Fuego
A falta de astillas, he hecho fuego con el catálogo de juguetes de Navidad de las niñas. Ana de 'Frozen' emite una llama leve, fría, ... mágica y azul. Me tengo que emplear a fondo. Al cabo del tiempo, lo consigo. Envuelvo con mis manos el cáliz sagrado de la primera llama que proyecta sobre mis palmas su primer calor. Cada vez se pueden quemar menos cosas. Cuando escucho a alguien decir que le va a meter fuego a España pienso: «Corre, a ver si puedes». Hay belleza en los vídeos de esos tipos que intentan prender fuego a una bandera y no encuentran la forma. Después en Ciudad Real, dos viejitos ponen una vela a la Virgen de Alarcos para pedirles por la oposición de la nieta y salen ardiendo como una tea. La puta vida, pienso mientras cuido mi pequeña llama bajo el tronco. Fuera, más allá de la ventana, Elena camina a lo lejos vestida de invierno y la sostiene la niebla como si amortiguara sus pasos. Así será cuando la encuentre en el Cielo.

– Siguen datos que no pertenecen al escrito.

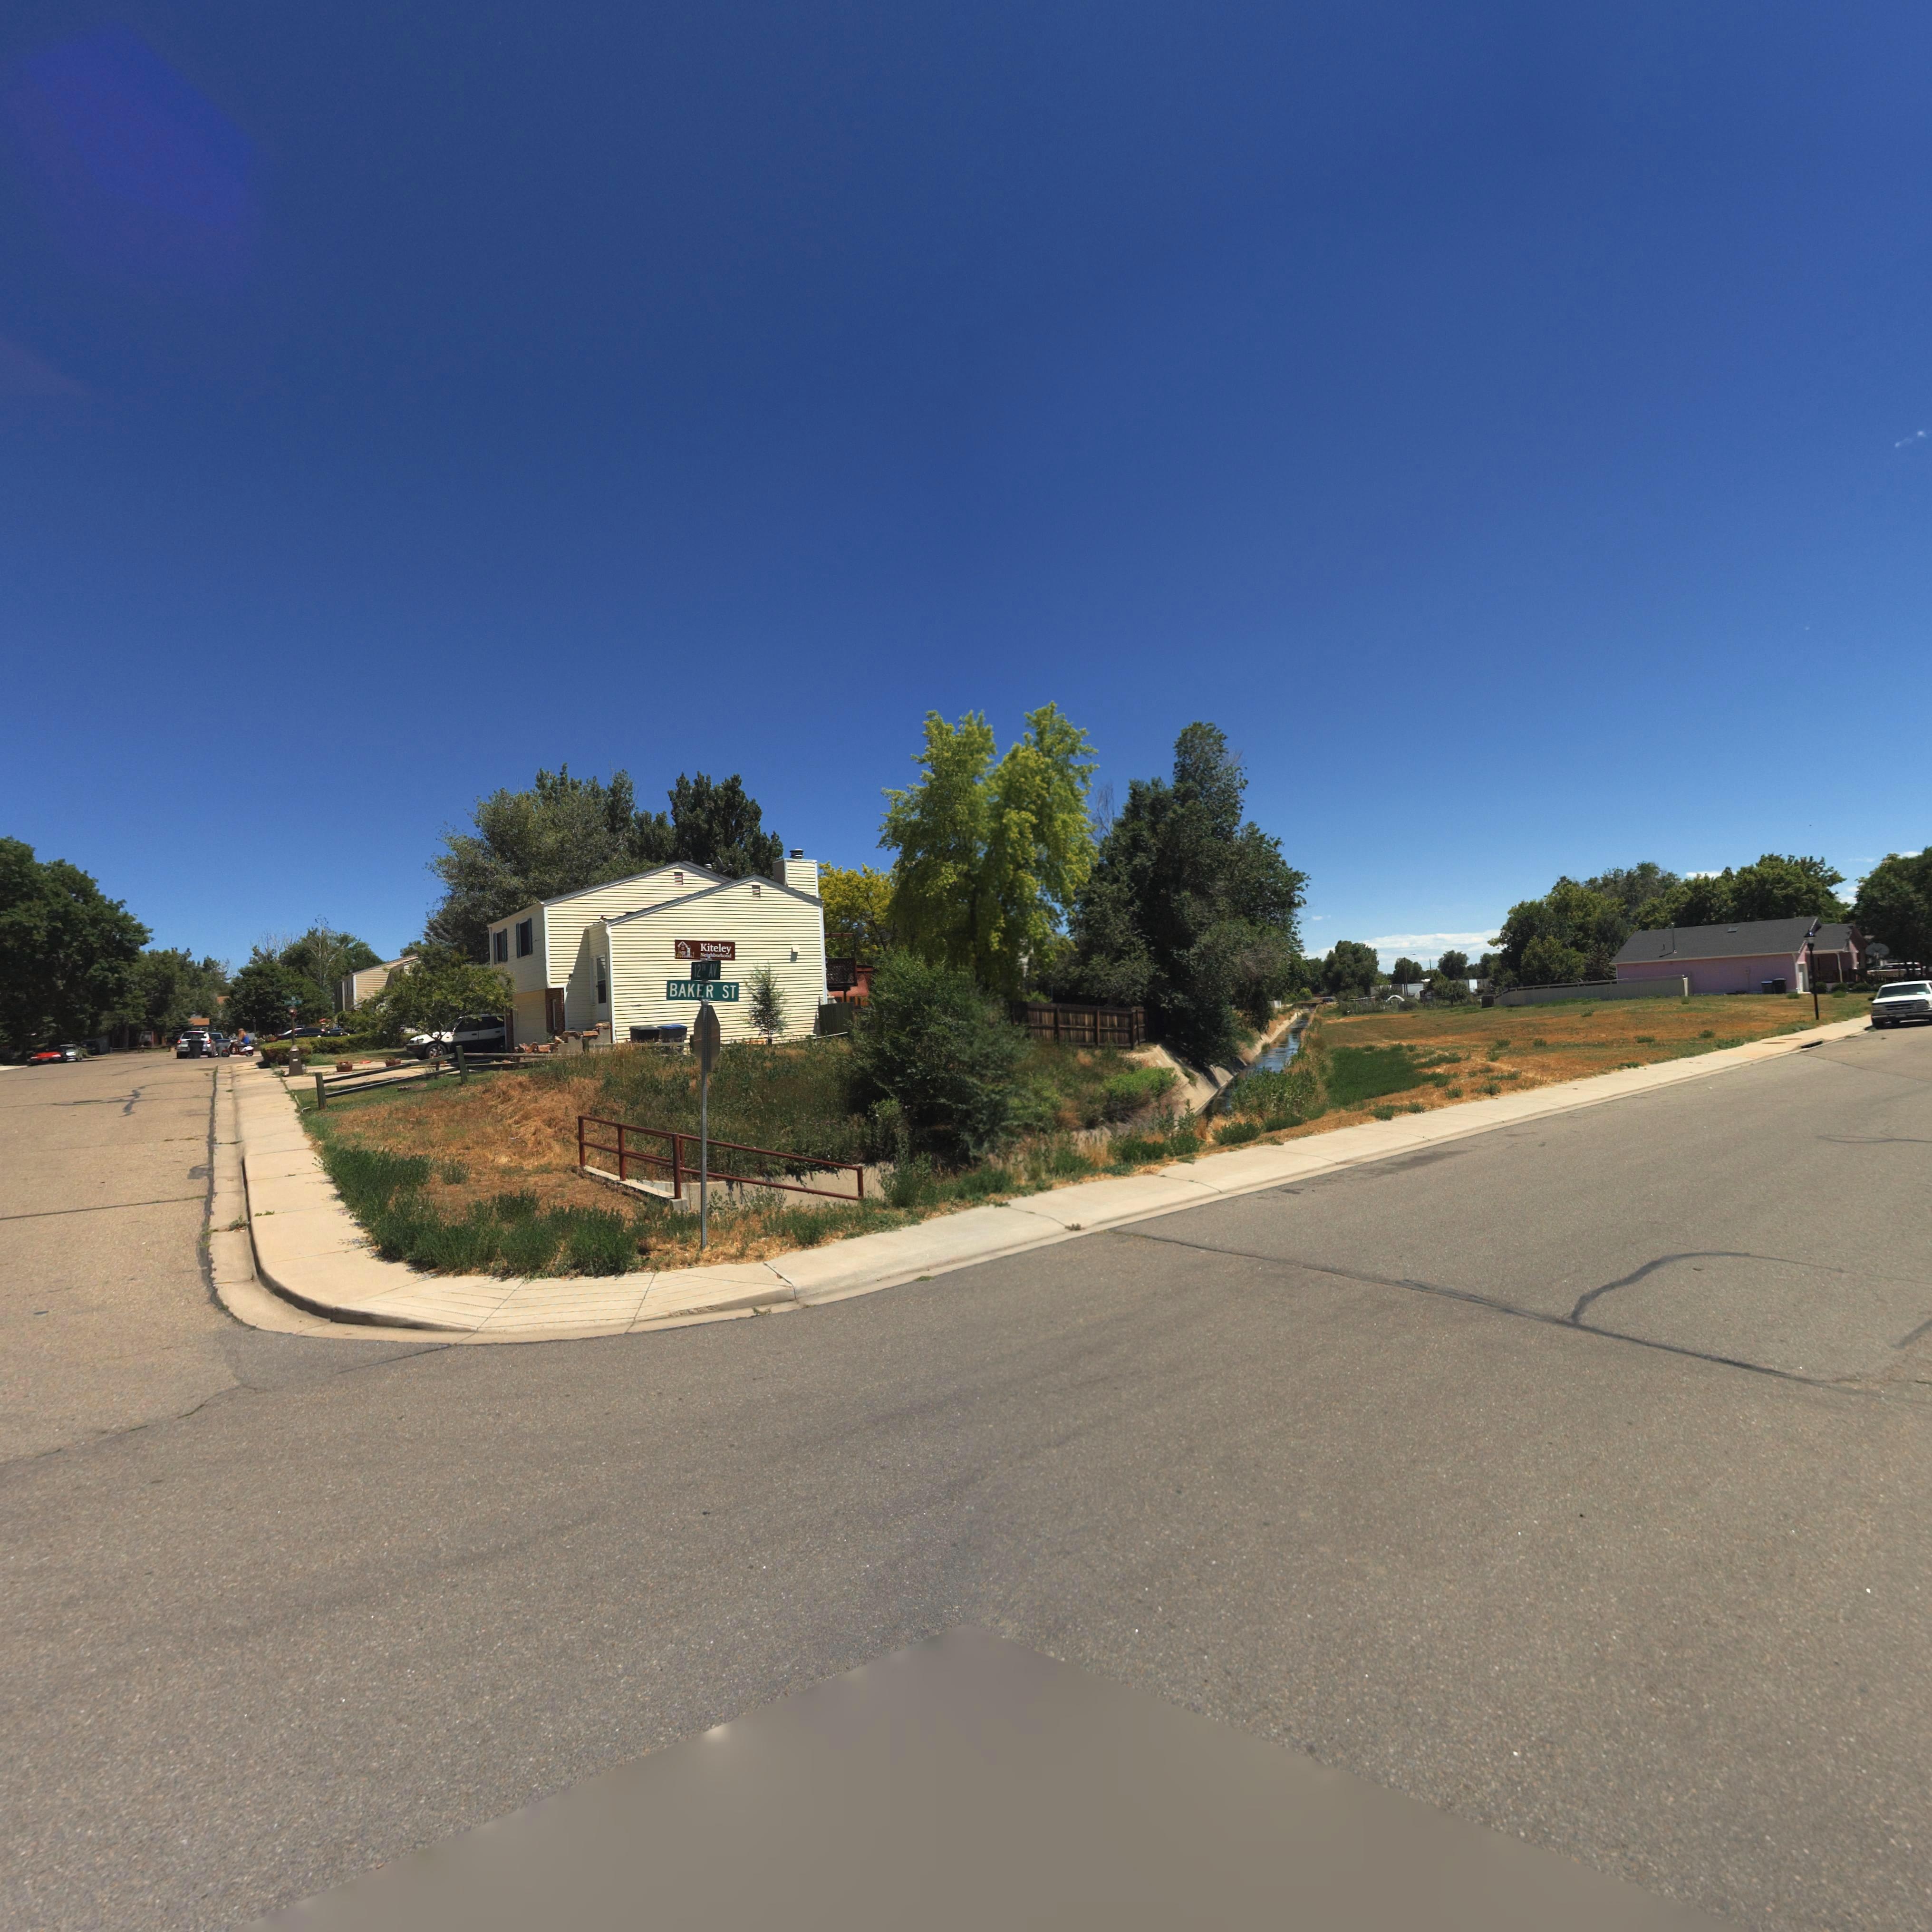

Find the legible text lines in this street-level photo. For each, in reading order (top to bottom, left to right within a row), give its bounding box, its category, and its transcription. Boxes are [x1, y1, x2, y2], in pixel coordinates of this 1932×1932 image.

[694, 963, 718, 977] StreetName: 12TH AV
[669, 982, 736, 999] StreetName: BAKER ST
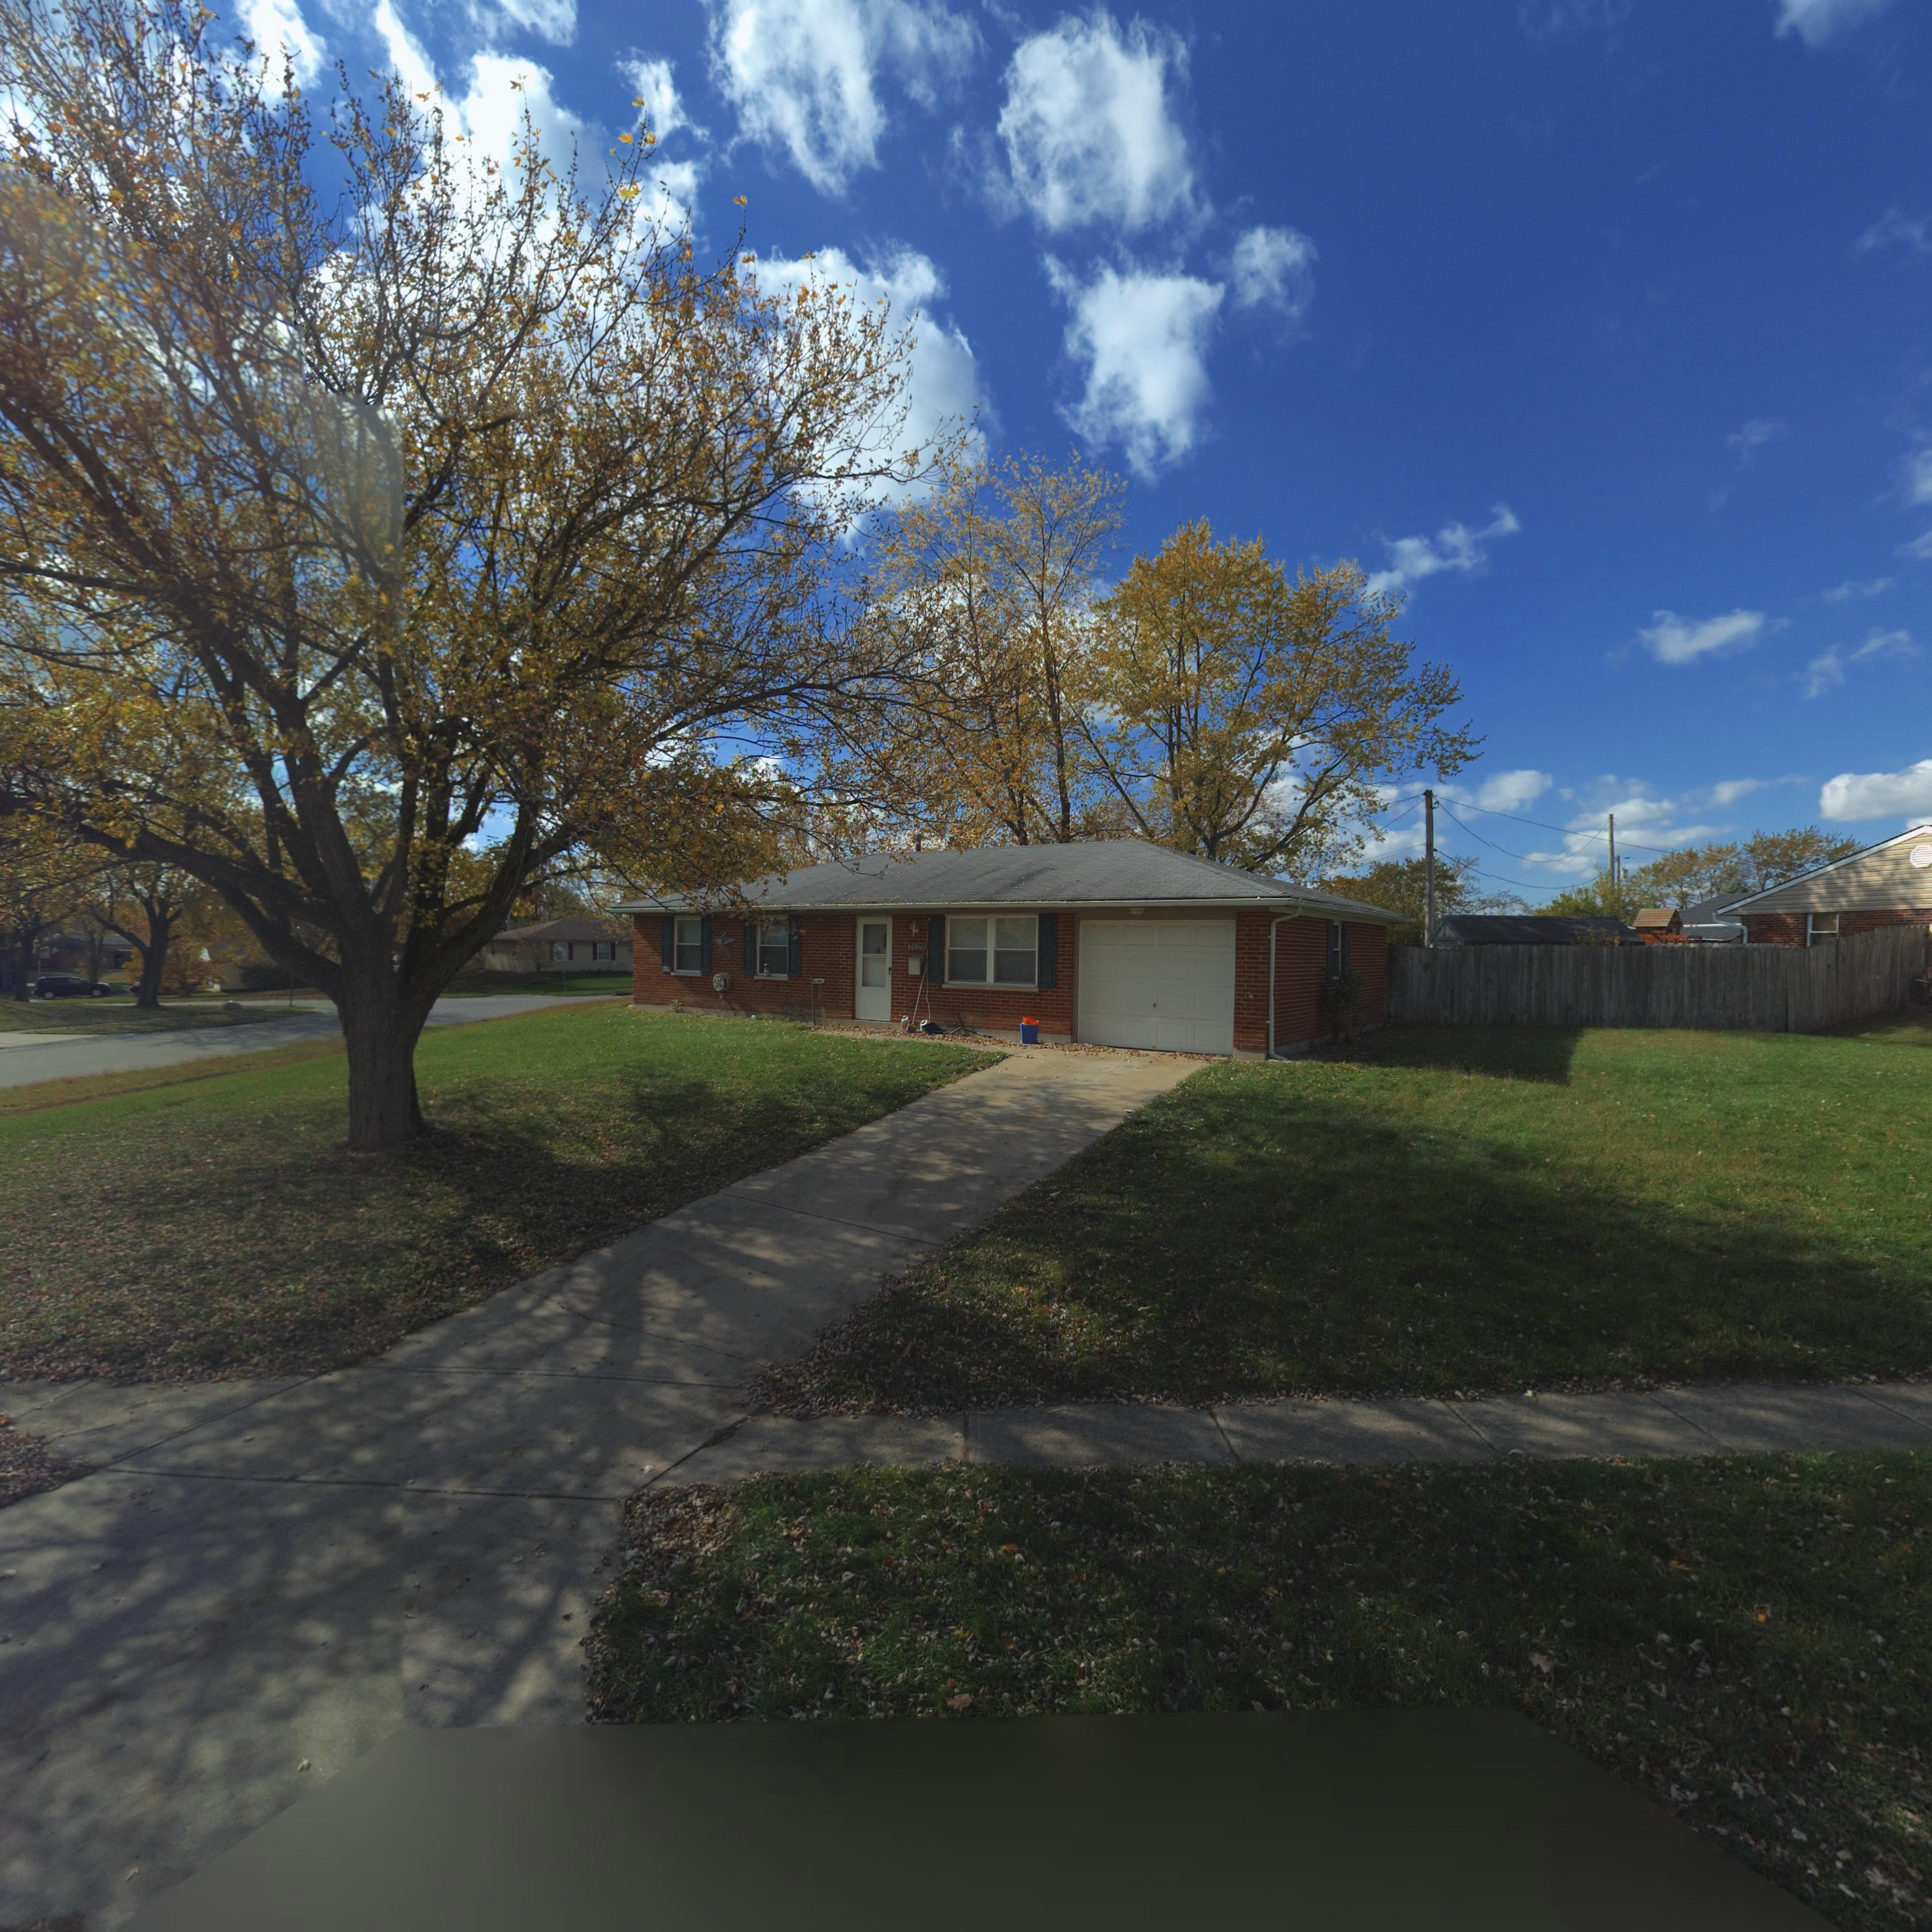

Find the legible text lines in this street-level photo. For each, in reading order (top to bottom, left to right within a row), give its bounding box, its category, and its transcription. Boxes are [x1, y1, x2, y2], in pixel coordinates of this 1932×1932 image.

[908, 942, 925, 951] StreetNumber: 7629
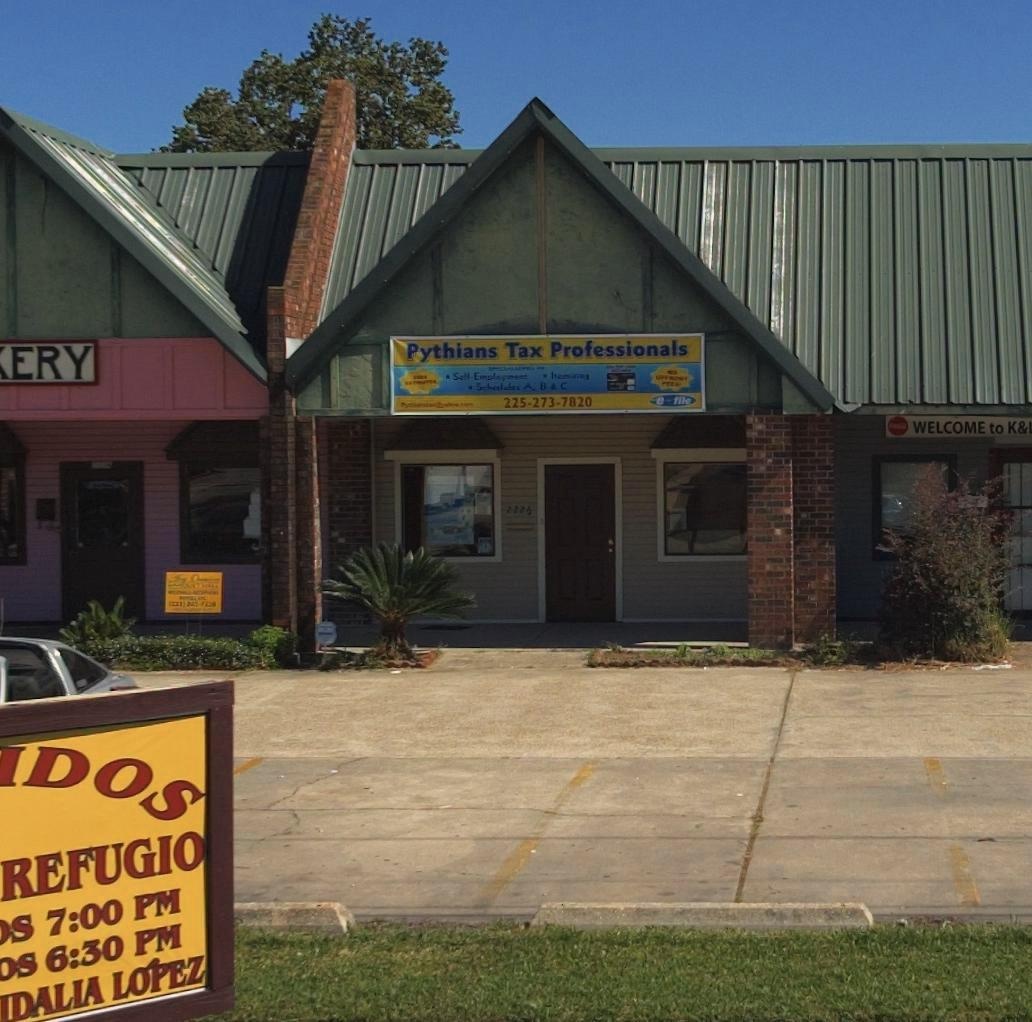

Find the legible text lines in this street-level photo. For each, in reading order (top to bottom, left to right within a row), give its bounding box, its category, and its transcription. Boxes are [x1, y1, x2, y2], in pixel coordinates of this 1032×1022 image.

[407, 339, 689, 363] BusinessName: Pythians Tax Professionals
[5, 342, 92, 383] BusinessName: ERY
[453, 372, 528, 381] None: Self-Employement
[551, 370, 590, 380] None: L****ng
[667, 370, 678, 375] None: NO
[475, 381, 569, 392] None: Sched**es A,B and C
[661, 381, 679, 388] None: FEES
[503, 395, 592, 408] None: 225-273-7820
[654, 395, 691, 405] None: e-file
[912, 420, 1031, 434] None: WELCOME to K&
[506, 505, 533, 515] StreetNumber: 2226
[0, 745, 213, 824] BusinessName: DOS
[0, 828, 205, 902] None: REFUGIO
[0, 886, 183, 947] None: S 7:00 PM
[0, 921, 184, 984] None: OS 6:30 PM
[0, 952, 208, 1022] None: IDALIA LOPEZ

Soy feliz viéndola allí en sus cosas mientras enciendo la chimenea por el santo milagro de la combustión, el carbono, la técnica y la paciencia. La magia de la fogata constituye el refugio de las cosas que no cambian. Treinta y cinco años después estoy encendiendo la chimenea de la casa de Abaltzisketa. Tengo a mi lado a mi aita en cuclillas con sus pantalones de pana, sus explicaciones sobre las posiciones de la madera y el sentido de la medida en el primer soplido que aviva la primera llama. Casi puedo sentir el olor a tierra y a hierba de sus botas. En realidad, todos los fuegos son el mismo y hace de la candela un elemento profundamente conservador, nostálgico y por tanto provocador y hasta cierto punto maldito. Por el efecto delicioso de eso que llaman el heteropatriarcado, enciendo la chimenea como la encendía mi padre, mi abuelo y todos los hombres que antes que yo han sido. Encender un fuego es la última cosa de verdad que un hombre puede permitirse. Temo que alguien aparezca con un extintor.